→ The problem:
From the records below, please repeat exactly the line that has "#623c42; stroke-width: 37", the line that has "2 1 2 8 2 1", and every line between them, and nothing else.

----- Given information

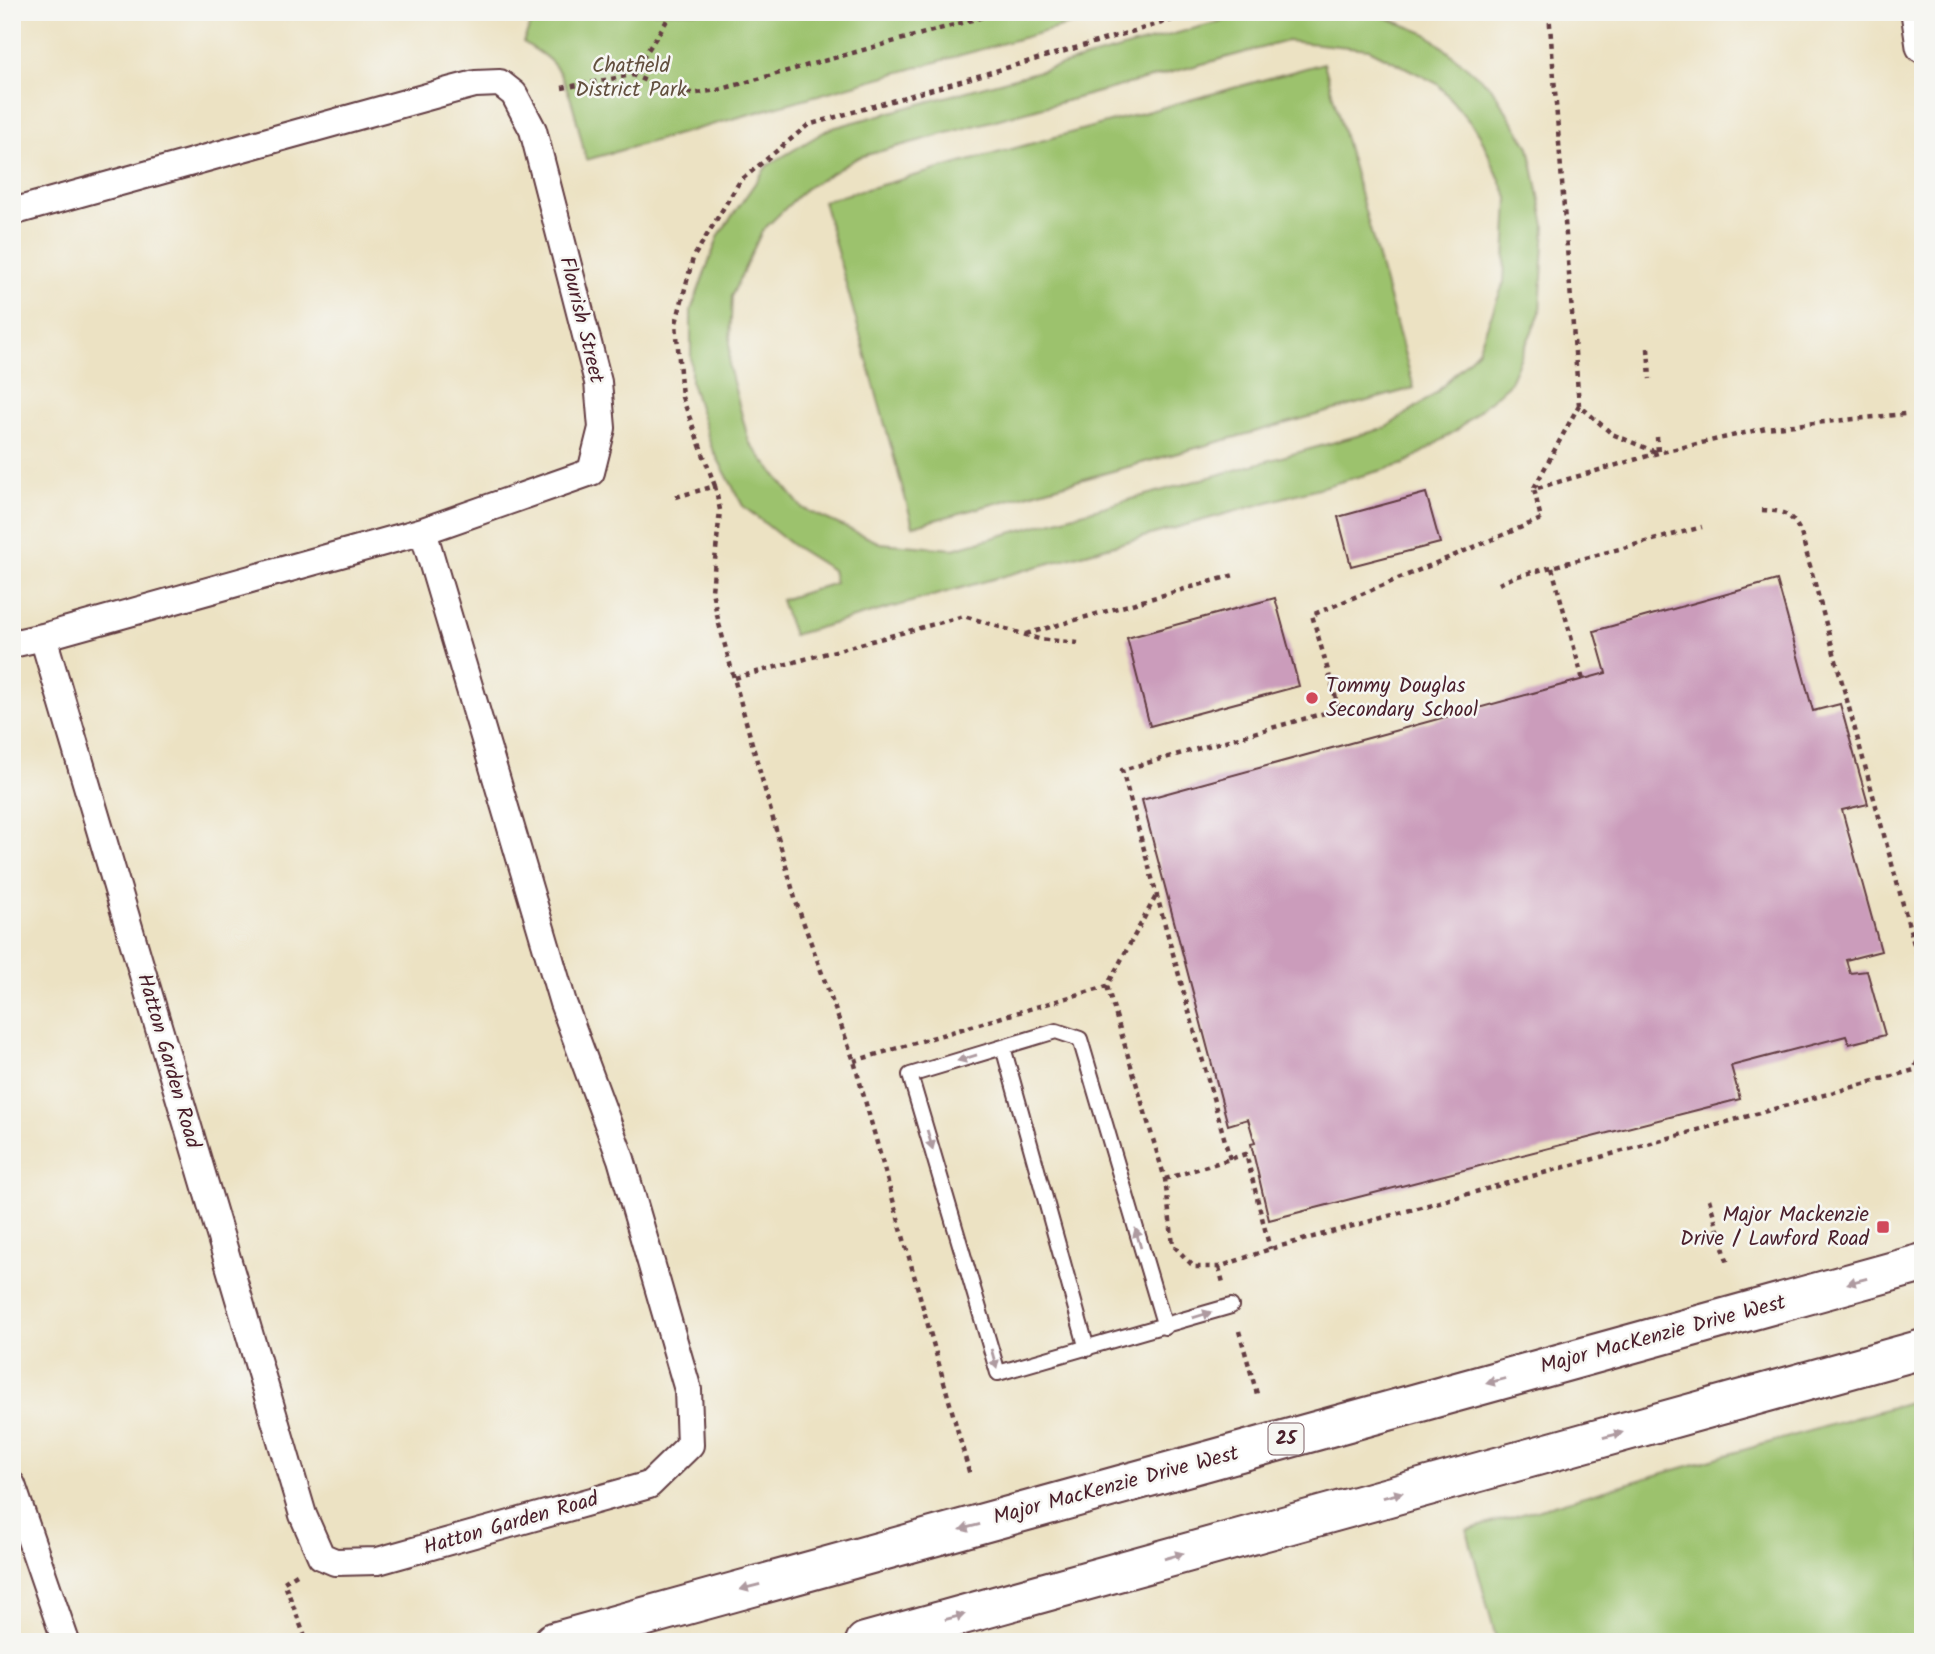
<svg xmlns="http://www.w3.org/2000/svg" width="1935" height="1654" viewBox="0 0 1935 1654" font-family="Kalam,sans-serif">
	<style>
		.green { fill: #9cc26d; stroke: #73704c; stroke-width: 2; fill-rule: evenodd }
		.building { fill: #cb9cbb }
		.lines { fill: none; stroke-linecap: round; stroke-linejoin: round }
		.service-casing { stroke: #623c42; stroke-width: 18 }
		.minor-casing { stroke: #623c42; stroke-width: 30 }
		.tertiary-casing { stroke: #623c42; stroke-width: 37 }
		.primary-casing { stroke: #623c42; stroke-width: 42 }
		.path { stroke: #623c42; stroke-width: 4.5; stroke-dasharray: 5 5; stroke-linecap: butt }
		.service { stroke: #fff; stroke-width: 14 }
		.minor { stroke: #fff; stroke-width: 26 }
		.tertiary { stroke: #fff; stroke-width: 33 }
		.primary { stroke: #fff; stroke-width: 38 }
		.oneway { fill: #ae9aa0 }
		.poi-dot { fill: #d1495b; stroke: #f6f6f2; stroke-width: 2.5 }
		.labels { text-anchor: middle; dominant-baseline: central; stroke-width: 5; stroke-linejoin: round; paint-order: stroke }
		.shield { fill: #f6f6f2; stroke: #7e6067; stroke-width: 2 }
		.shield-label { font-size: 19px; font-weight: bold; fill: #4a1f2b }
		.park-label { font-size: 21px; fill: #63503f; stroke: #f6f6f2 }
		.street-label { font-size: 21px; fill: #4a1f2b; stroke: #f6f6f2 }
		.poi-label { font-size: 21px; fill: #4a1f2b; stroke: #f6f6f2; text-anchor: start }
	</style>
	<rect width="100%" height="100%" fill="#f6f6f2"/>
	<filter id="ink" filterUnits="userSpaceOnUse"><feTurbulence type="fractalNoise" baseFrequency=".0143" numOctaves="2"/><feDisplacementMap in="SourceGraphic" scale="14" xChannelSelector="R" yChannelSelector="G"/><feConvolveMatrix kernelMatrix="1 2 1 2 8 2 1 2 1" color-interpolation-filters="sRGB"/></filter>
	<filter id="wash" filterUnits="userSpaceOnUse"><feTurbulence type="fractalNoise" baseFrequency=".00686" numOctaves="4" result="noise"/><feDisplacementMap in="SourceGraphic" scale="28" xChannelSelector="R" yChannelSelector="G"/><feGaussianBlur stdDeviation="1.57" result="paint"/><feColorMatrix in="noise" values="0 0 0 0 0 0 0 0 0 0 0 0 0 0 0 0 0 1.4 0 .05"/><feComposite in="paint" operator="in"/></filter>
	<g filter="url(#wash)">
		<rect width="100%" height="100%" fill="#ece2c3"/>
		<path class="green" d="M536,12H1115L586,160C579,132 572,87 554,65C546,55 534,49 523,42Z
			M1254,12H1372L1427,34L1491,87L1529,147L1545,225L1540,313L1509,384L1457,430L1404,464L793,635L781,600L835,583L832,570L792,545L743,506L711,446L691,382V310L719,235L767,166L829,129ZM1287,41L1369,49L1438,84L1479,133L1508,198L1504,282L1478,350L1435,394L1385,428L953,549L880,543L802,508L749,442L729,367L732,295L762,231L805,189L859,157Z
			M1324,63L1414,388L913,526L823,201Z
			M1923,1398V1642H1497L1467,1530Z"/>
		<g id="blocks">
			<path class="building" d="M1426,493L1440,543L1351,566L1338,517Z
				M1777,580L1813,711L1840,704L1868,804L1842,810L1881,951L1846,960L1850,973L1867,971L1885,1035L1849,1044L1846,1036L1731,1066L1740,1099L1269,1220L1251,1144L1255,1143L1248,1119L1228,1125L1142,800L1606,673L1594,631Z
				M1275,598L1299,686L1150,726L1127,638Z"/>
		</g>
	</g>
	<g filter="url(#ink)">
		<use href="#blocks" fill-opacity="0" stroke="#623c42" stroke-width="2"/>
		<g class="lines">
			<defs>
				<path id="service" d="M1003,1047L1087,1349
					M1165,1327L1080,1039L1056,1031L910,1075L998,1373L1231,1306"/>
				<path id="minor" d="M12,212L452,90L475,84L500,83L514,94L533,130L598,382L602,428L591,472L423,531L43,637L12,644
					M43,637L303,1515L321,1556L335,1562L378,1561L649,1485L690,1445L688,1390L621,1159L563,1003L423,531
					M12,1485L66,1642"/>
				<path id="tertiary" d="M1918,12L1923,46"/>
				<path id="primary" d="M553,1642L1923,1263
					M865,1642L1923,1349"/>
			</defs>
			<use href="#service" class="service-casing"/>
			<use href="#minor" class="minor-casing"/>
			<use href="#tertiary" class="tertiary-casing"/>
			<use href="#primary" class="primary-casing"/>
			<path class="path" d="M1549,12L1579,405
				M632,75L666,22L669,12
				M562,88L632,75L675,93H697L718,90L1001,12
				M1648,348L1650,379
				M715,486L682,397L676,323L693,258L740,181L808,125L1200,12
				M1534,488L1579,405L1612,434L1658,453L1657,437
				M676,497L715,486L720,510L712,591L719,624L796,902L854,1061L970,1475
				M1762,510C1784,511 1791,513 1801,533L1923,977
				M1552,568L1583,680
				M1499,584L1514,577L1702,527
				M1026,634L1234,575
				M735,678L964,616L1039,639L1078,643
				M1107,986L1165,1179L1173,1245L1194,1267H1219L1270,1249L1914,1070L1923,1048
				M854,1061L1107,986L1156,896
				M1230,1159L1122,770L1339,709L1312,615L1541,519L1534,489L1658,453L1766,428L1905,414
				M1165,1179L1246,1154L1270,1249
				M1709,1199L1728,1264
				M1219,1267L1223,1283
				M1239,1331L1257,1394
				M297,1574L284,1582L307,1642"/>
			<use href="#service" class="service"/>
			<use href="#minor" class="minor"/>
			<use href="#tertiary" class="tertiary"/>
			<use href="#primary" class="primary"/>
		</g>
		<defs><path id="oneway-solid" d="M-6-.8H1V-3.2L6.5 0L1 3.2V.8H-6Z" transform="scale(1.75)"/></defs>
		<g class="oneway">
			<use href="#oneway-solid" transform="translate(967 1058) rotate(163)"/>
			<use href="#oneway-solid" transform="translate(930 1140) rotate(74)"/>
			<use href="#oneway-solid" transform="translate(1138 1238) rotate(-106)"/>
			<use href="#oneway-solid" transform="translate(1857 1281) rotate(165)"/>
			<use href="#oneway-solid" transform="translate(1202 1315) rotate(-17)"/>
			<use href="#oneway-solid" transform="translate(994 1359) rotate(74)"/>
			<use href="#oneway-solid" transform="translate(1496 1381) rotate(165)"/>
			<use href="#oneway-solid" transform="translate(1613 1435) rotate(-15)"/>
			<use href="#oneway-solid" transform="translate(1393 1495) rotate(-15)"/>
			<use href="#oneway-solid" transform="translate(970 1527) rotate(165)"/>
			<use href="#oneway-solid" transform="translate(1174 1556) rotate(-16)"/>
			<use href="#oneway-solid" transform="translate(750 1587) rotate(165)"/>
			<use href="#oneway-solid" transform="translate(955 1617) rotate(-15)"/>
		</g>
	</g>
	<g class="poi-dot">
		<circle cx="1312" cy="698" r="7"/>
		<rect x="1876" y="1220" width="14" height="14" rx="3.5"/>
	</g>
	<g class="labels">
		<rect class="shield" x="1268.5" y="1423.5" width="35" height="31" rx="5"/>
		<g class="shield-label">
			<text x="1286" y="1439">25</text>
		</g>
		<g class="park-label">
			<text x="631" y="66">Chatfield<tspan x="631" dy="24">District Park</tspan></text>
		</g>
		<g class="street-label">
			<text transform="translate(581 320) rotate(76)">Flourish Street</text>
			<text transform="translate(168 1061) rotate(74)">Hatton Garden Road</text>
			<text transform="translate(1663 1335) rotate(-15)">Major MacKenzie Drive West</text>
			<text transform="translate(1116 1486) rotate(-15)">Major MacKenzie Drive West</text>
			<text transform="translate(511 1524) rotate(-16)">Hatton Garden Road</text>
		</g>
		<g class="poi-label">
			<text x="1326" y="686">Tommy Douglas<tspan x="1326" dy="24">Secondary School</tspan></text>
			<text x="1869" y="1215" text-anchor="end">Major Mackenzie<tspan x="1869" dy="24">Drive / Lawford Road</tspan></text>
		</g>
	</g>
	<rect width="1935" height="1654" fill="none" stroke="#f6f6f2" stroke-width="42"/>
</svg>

----------

→ Answer box:
		.tertiary-casing { stroke: #623c42; stroke-width: 37 }
		.primary-casing { stroke: #623c42; stroke-width: 42 }
		.path { stroke: #623c42; stroke-width: 4.5; stroke-dasharray: 5 5; stroke-linecap: butt }
		.service { stroke: #fff; stroke-width: 14 }
		.minor { stroke: #fff; stroke-width: 26 }
		.tertiary { stroke: #fff; stroke-width: 33 }
		.primary { stroke: #fff; stroke-width: 38 }
		.oneway { fill: #ae9aa0 }
		.poi-dot { fill: #d1495b; stroke: #f6f6f2; stroke-width: 2.5 }
		.labels { text-anchor: middle; dominant-baseline: central; stroke-width: 5; stroke-linejoin: round; paint-order: stroke }
		.shield { fill: #f6f6f2; stroke: #7e6067; stroke-width: 2 }
		.shield-label { font-size: 19px; font-weight: bold; fill: #4a1f2b }
		.park-label { font-size: 21px; fill: #63503f; stroke: #f6f6f2 }
		.street-label { font-size: 21px; fill: #4a1f2b; stroke: #f6f6f2 }
		.poi-label { font-size: 21px; fill: #4a1f2b; stroke: #f6f6f2; text-anchor: start }
	</style>
	<rect width="100%" height="100%" fill="#f6f6f2"/>
	<filter id="ink" filterUnits="userSpaceOnUse"><feTurbulence type="fractalNoise" baseFrequency=".0143" numOctaves="2"/><feDisplacementMap in="SourceGraphic" scale="14" xChannelSelector="R" yChannelSelector="G"/><feConvolveMatrix kernelMatrix="1 2 1 2 8 2 1 2 1" color-interpolation-filters="sRGB"/></filter>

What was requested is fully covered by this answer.